- To do
From the entries that follow, copy exactly the lines beginning at the line holding "EXECUTIVE DIRECTOR’S REPORT" and continuing through the line holding "Executive Director Rollins advised".

- Exercise materials
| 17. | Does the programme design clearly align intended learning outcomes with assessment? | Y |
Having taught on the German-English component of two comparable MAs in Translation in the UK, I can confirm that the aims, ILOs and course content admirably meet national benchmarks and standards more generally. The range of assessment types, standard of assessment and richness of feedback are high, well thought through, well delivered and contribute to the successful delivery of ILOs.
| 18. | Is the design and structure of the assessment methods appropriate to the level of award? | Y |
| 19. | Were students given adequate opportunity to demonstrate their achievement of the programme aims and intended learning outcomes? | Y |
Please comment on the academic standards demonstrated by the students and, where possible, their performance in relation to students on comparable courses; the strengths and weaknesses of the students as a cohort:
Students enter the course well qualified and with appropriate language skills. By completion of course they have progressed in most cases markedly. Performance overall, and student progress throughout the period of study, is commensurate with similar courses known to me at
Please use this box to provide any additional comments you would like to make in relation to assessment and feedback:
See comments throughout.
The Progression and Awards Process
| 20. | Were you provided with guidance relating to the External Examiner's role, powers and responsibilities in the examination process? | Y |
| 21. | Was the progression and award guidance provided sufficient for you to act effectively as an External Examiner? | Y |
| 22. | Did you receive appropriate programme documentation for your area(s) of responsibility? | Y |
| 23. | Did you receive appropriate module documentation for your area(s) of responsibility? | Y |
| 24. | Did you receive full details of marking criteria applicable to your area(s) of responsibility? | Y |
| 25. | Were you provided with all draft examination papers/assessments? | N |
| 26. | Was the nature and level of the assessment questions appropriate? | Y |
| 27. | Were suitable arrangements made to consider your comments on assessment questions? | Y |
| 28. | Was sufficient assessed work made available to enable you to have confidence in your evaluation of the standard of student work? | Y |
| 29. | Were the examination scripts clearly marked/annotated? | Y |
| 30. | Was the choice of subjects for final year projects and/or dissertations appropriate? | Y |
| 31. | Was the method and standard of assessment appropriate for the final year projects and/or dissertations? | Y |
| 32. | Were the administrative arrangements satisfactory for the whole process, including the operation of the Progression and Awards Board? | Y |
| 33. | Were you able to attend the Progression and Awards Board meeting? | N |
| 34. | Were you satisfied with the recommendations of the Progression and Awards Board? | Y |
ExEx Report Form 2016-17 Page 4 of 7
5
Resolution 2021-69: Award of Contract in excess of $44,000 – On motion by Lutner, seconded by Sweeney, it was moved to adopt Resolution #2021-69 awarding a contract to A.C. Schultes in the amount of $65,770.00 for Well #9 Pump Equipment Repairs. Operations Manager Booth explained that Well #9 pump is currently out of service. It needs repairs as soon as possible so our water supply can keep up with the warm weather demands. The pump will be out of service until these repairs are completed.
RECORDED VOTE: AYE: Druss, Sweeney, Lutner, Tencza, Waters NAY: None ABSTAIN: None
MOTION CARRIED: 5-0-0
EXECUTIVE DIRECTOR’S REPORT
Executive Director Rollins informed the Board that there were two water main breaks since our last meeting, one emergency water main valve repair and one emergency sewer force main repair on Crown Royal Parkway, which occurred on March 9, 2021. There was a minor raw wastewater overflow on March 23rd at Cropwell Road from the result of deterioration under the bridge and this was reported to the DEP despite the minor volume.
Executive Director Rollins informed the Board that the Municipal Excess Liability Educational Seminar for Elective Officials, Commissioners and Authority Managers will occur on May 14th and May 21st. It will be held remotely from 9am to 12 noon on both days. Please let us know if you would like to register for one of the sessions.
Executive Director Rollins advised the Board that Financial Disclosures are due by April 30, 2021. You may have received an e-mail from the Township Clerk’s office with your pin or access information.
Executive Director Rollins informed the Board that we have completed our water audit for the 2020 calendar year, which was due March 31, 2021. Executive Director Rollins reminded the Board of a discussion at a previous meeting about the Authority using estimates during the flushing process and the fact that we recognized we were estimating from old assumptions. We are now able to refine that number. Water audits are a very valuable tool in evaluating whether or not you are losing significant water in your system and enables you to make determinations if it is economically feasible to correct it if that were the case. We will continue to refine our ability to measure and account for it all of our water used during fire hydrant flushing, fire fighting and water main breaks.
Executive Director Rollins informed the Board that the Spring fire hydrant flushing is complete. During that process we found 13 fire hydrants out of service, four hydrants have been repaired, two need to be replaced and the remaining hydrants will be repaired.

- Written solution
EXECUTIVE DIRECTOR’S REPORT
Executive Director Rollins informed the Board that there were two water main breaks since our last meeting, one emergency water main valve repair and one emergency sewer force main repair on Crown Royal Parkway, which occurred on March 9, 2021. There was a minor raw wastewater overflow on March 23rd at Cropwell Road from the result of deterioration under the bridge and this was reported to the DEP despite the minor volume.
Executive Director Rollins informed the Board that the Municipal Excess Liability Educational Seminar for Elective Officials, Commissioners and Authority Managers will occur on May 14th and May 21st. It will be held remotely from 9am to 12 noon on both days. Please let us know if you would like to register for one of the sessions.
Executive Director Rollins advised the Board that Financial Disclosures are due by April 30, 2021. You may have received an e-mail from the Township Clerk’s office with your pin or access information.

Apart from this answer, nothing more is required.